> [ASSIGNED TASK]: Return each line of the data below that contains the word "Ministrstva", treating uppercase and lowercase letters as different.

> [RECORDS FOR THIS TASK]:
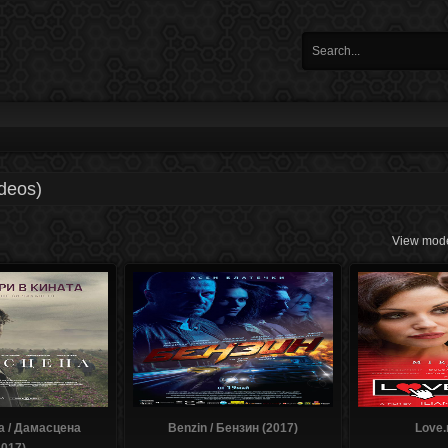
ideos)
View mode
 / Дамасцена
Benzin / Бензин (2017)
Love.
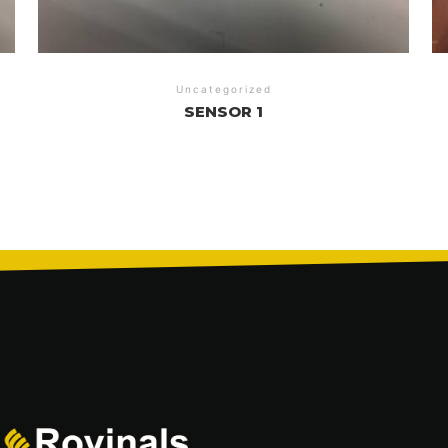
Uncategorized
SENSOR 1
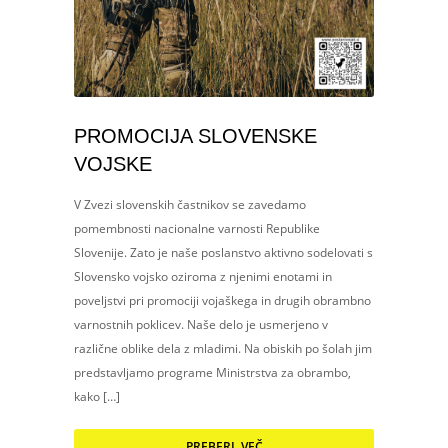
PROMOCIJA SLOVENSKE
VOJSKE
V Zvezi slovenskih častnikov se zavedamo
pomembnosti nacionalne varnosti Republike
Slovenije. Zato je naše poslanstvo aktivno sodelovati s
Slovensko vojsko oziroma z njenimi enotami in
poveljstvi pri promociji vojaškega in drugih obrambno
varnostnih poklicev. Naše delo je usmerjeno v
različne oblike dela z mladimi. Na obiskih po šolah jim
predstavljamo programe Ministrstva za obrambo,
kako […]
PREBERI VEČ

> [EXPECTED ANSWER]:
predstavljamo programe Ministrstva za obrambo,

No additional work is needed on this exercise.